Oui, j’y songe. Je vais le placer dans le tiroir d’un petit meuble que je ferme soigneusement et dont je mets la clé dans ma poche. Puis, je sonne les domestiques. Nous sommes à genoux devant le lit, l’abbé et moi, quand ils entrent. Ils éclatent en sanglots. Un si bon maître ! Mais l’abbé, qui se relève un instant après moi, essuie leurs larmes d’une seule phrase.
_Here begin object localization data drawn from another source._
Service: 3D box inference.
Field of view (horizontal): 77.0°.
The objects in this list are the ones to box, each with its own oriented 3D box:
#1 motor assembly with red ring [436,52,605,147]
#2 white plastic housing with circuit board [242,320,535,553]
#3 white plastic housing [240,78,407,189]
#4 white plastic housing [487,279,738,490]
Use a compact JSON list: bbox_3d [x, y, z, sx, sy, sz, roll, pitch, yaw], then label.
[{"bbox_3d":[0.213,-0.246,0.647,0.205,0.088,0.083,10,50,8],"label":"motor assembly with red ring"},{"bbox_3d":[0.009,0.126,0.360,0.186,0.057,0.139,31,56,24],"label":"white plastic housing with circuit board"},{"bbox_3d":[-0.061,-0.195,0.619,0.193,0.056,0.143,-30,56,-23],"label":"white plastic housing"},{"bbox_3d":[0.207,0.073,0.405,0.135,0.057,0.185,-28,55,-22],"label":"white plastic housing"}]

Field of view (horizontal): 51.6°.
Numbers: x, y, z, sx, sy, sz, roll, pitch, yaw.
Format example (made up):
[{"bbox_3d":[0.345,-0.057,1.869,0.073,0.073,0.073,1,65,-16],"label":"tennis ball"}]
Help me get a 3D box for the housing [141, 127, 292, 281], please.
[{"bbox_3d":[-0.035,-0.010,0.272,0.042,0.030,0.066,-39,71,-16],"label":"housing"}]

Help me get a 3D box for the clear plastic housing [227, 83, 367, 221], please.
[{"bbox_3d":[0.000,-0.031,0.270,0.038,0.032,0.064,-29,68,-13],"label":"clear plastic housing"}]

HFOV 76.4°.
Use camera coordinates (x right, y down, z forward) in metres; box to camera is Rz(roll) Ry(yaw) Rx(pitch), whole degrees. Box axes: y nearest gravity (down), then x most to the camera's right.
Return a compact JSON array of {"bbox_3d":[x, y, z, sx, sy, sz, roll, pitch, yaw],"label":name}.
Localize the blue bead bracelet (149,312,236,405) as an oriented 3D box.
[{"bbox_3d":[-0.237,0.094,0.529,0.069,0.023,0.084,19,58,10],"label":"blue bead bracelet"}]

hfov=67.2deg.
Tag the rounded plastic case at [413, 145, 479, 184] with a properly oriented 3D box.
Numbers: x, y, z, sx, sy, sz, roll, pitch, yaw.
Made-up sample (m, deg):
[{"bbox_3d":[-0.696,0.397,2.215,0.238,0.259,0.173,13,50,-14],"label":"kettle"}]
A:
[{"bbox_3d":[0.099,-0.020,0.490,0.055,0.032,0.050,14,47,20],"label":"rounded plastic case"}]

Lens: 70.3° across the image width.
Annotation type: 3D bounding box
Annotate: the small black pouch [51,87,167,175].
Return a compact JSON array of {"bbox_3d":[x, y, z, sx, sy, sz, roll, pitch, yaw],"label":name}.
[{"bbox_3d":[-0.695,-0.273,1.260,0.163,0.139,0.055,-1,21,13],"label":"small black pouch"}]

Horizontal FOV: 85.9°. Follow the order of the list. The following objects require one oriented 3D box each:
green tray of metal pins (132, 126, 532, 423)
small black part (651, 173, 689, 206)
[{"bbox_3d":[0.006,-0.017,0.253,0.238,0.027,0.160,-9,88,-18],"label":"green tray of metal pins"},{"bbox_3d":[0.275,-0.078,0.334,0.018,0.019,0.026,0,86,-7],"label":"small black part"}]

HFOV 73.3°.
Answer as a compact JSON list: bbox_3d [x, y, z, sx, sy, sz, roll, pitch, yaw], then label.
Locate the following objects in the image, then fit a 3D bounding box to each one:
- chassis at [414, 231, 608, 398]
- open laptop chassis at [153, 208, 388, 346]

— Il ne faut pleurer que sur la cendre des méchants, dit-il, car ils ont fait le mal et ne peuvent plus le réparer !… Comment trouvez-vous la sentence ? me demande-t-il tout bas. Elle n’est pas de moi, mais elle est si bête ! Rien de tel comme consolation…

Maintenant, il faut s’occuper des formalités. Les scellés, les déclarations, les lettres de faire part ; un mort n’est pas complètement décédé sans toutes ces choses-là.

Le notaire de mon oncle, Me Tabel-Lion, arrive le lendemain dans l’après-midi. Le testament semble l’étonner un peu, mais lui faire plaisir.

— Je suis heureux de voir, Monsieur, me dit-il, que votre oncle est revenu avant de mourir à de meilleurs sentiments. J’avais en mon étude un testament par lequel il vous déshéritait complètement et léguait toute sa fortune à l’Institut Pasteur ; il se trouve annulé de plein droit par ce document olographe. Une seule chose me chagrine dans les dernières volontés de votre oncle : cet enterrement civil. Mais enfin, il faut respecter toutes les convictions.